▶ Records shown:

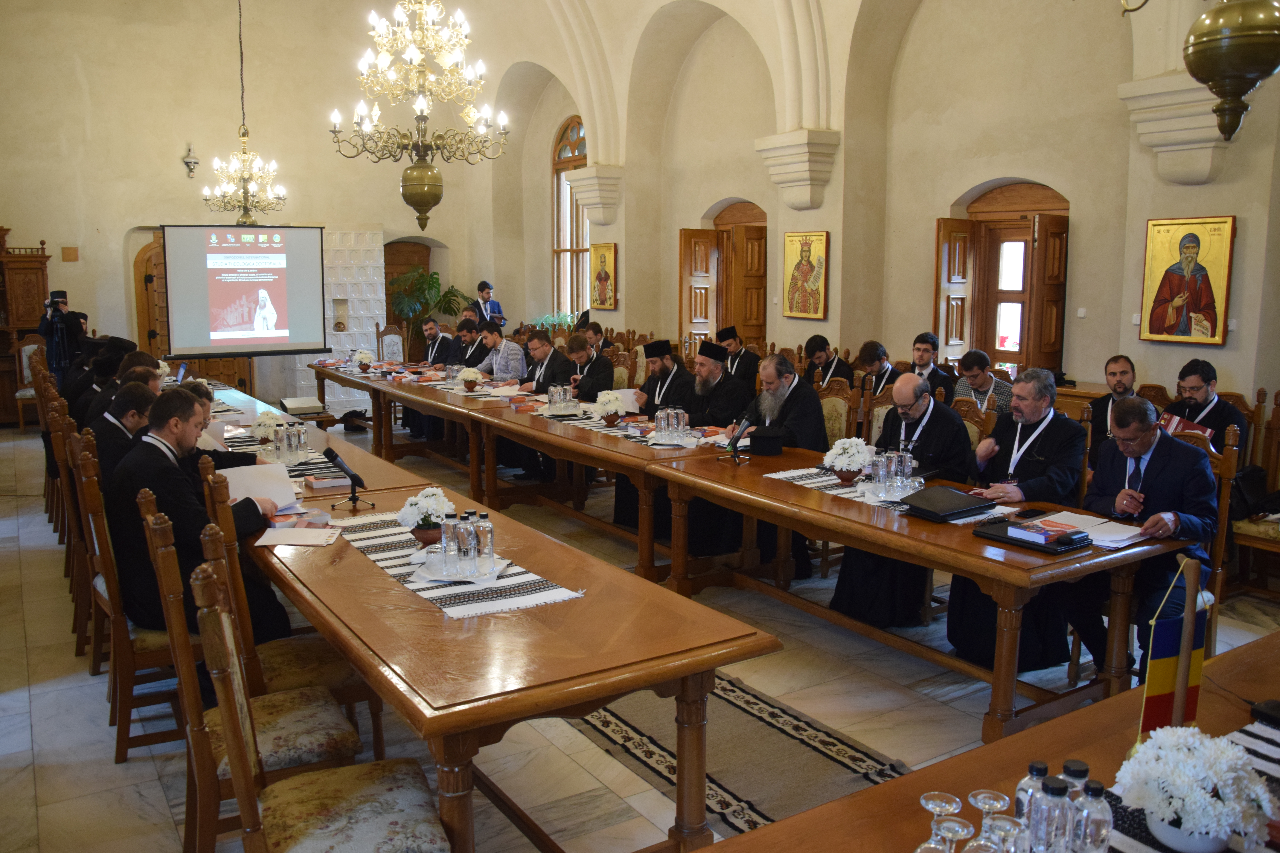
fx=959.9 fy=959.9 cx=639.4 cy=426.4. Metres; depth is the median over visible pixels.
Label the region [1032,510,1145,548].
papers
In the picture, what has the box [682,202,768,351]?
wooden door
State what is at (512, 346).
man
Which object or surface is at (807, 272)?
icon painting
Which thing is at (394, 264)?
wooden door
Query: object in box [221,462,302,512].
paper
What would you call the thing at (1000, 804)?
wine glass
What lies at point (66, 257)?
wall plaque
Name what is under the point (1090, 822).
water bottle
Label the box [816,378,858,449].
chair
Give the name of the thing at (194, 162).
wall sconce
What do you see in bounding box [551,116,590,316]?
arched window
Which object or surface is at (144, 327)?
wooden door
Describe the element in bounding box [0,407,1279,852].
floor
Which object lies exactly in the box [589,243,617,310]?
icon painting
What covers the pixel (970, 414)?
chair
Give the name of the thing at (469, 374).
flower pot
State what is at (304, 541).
paper
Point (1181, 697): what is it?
flag
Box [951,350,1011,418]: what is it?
man
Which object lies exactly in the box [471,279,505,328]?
man
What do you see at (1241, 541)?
wooden chair
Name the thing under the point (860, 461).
flower pot
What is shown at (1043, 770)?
water bottle
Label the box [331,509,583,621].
table runner
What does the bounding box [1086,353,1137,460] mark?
man
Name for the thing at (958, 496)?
black folder
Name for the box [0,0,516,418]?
back wall
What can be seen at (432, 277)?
potted plant
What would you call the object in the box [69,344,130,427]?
man
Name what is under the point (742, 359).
man
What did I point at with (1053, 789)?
water bottle
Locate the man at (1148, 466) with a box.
[1069,398,1218,675]
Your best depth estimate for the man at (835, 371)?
7.97 m
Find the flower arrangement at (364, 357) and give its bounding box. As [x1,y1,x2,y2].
[351,349,374,371]
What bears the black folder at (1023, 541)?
on the wooden table at (792, 503)
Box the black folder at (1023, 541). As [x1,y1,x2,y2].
[970,515,1092,553]
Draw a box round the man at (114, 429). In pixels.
[86,379,158,487]
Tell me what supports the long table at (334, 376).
on the floor
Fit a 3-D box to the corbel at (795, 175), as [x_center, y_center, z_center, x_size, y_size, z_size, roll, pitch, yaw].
[1.467,-2.386,9.029,0.493,0.671,0.739,-5,10,-33]
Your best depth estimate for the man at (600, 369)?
7.86 m
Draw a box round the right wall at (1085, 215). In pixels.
[486,0,1278,426]
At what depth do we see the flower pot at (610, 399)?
6.25 m
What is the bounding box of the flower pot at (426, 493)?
[395,487,454,546]
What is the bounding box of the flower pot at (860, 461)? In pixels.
[822,435,873,483]
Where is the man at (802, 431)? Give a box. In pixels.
[726,347,826,575]
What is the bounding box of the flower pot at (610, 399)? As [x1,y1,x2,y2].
[594,388,624,423]
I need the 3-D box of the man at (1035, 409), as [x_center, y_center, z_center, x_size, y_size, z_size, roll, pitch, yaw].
[1.687,0.399,4.277,0.592,1.221,0.617,8,12,42]
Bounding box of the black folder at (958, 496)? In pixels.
[898,485,994,520]
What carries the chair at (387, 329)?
on the floor
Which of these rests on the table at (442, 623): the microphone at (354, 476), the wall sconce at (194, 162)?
the microphone at (354, 476)
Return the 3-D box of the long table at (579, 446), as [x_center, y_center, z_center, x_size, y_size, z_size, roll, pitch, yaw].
[-0.176,0.383,6.144,0.947,0.758,2.323,-5,10,-33]
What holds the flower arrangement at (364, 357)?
on the long table at (334, 376)
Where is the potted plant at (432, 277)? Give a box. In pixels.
[387,266,468,349]
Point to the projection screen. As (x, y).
(214, 327)
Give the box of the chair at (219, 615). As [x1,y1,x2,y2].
[182,537,449,852]
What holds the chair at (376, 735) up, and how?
on the floor
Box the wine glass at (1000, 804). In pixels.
[966,790,1011,852]
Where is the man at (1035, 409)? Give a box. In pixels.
[944,368,1086,666]
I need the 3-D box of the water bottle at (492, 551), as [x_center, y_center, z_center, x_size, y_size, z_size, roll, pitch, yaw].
[-0.487,0.367,3.022,0.061,0.195,0.062,-5,10,-33]
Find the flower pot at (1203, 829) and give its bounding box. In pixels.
[1113,726,1276,852]
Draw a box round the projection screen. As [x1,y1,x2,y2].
[158,224,331,355]
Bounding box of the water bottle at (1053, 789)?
[1028,773,1074,852]
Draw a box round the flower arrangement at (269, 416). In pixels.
[251,410,284,445]
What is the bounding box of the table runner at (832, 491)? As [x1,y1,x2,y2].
[764,465,1016,524]
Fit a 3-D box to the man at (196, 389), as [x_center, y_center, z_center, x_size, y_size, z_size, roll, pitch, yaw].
[-2.147,0.302,4.713,0.590,0.974,0.519,-5,10,-33]
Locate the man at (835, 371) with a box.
[801,334,853,389]
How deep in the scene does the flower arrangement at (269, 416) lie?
5.31 m
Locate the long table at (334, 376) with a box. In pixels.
[300,359,519,493]
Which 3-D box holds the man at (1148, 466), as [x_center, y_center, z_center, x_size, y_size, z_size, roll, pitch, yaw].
[2.026,0.480,3.869,0.500,1.160,0.715,-2,9,-16]
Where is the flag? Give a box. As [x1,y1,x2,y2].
[1138,556,1209,744]
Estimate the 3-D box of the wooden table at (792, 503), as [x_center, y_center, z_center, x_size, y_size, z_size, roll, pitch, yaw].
[1.080,0.671,4.231,0.961,0.742,2.180,-5,10,-33]
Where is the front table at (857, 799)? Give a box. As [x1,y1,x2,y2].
[695,630,1279,852]
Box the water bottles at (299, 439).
[270,419,309,461]
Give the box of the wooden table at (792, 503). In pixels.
[648,435,1208,741]
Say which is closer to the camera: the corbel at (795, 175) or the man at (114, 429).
the man at (114, 429)
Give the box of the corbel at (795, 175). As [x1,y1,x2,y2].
[753,129,841,210]
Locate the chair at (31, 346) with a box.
[13,334,45,431]
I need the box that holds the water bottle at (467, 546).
[455,512,476,575]
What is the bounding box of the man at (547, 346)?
[518,328,571,394]
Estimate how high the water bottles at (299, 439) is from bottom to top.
0.191 m
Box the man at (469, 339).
[450,317,484,369]
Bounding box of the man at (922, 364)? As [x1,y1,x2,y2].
[909,332,955,399]
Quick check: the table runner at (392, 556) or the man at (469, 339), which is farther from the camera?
the man at (469, 339)
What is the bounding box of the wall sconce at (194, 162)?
[182,143,199,177]
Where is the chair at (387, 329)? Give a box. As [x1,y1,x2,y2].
[375,323,406,363]
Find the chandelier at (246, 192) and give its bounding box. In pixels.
[199,0,287,225]
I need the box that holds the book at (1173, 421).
[1159,412,1214,439]
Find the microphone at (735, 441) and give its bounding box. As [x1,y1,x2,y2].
[722,417,750,463]
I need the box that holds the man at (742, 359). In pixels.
[716,325,759,392]
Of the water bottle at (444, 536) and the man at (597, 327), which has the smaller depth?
the water bottle at (444, 536)
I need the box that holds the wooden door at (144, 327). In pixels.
[132,232,170,359]
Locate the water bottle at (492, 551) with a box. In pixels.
[475,510,496,576]
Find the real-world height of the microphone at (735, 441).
0.209 m
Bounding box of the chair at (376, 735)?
[199,456,376,753]
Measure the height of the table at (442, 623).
0.754 m
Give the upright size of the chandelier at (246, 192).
3.174 m
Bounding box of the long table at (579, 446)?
[444,392,749,583]
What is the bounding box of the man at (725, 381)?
[682,339,747,432]
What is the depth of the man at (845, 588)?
4.52 m
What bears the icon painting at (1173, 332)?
attached to the right wall at (1085, 215)
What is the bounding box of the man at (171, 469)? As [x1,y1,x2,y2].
[110,384,287,643]
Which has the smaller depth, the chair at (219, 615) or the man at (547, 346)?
the chair at (219, 615)
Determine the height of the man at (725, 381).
1.118 m
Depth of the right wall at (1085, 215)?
8.53 m
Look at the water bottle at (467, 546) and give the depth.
3.00 m
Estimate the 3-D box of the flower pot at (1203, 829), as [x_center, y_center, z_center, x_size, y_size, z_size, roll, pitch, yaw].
[0.898,0.589,1.566,0.230,0.188,0.231,-5,10,-33]
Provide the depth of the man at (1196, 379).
5.32 m
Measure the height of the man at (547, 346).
1.015 m
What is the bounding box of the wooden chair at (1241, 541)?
[1229,393,1279,594]
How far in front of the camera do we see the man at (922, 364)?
7.15 m
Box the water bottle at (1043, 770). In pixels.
[1012,761,1049,834]
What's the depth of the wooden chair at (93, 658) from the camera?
4.28 m
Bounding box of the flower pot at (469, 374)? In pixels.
[457,366,482,390]
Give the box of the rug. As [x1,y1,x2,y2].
[565,670,910,840]
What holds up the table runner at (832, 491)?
on the wooden table at (792, 503)
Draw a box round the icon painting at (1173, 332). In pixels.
[1138,214,1236,345]
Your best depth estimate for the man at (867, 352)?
7.38 m
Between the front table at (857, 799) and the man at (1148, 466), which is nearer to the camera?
the front table at (857, 799)
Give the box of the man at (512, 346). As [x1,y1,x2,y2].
[471,321,527,385]
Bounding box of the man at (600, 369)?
[559,332,614,402]
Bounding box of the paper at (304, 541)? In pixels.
[255,525,339,546]
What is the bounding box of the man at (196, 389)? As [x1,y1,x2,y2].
[173,380,259,471]
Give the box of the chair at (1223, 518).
[1169,423,1237,652]
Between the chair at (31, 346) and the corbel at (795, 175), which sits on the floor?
the chair at (31, 346)
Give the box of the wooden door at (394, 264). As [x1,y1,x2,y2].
[383,238,429,345]
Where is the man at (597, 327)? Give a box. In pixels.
[581,320,613,355]
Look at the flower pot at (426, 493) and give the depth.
3.32 m
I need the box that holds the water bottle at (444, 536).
[439,509,458,574]
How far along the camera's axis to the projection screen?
11.37 m
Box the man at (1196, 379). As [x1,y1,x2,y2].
[1160,358,1243,453]
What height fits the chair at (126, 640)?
1.064 m
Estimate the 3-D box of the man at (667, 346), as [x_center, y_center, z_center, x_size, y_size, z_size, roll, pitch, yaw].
[0.175,-0.056,6.868,0.533,1.077,0.523,-5,10,-33]
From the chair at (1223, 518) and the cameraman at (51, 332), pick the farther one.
the cameraman at (51, 332)
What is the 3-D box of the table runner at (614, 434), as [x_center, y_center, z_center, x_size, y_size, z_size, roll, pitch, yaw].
[-0.141,0.004,6.054,0.405,0.010,1.478,-5,10,-33]
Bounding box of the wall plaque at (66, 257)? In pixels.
[61,246,78,261]
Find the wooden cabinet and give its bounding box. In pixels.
[0,232,51,425]
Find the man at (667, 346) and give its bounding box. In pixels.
[629,340,694,419]
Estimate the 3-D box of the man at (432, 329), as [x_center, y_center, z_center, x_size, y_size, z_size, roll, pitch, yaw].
[-2.151,-0.583,10.062,0.545,1.047,0.532,-5,10,-33]
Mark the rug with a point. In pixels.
(732, 794)
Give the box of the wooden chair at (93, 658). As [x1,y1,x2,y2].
[52,414,104,666]
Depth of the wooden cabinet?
11.05 m
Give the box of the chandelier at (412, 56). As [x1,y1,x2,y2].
[329,0,508,234]
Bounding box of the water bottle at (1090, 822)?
[1072,775,1112,852]
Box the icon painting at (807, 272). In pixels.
[782,229,830,318]
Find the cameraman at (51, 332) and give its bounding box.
[37,288,89,381]
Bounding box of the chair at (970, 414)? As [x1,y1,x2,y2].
[951,395,993,457]
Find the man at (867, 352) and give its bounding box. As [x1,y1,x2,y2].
[853,338,900,394]
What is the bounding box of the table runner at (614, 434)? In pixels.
[534,406,705,449]
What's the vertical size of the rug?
0.011 m
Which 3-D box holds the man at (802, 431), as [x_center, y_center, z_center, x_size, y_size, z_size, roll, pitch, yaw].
[0.760,0.171,5.674,0.669,1.257,0.603,8,11,41]
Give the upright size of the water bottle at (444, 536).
0.194 m
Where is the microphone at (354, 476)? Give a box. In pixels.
[323,446,370,508]
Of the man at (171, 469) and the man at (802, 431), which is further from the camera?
the man at (802, 431)
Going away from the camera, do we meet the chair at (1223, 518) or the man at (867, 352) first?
the chair at (1223, 518)
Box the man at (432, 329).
[416,315,456,366]
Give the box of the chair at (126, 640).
[69,441,187,762]
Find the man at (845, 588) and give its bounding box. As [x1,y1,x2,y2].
[833,371,967,627]
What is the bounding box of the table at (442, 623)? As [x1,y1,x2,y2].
[240,468,780,852]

▶ Exercise requirements: An exact printout is needed of the lines from the one containing "Going away from" through the end of the listing above, both of those lines included, and nothing else.

▶ Solved problem:
Going away from the camera, do we meet the chair at (1223, 518) or the man at (867, 352) first?
the chair at (1223, 518)
Box the man at (432, 329).
[416,315,456,366]
Give the box of the chair at (126, 640).
[69,441,187,762]
Find the man at (845, 588) and give its bounding box. As [x1,y1,x2,y2].
[833,371,967,627]
What is the bounding box of the table at (442, 623)? As [x1,y1,x2,y2].
[240,468,780,852]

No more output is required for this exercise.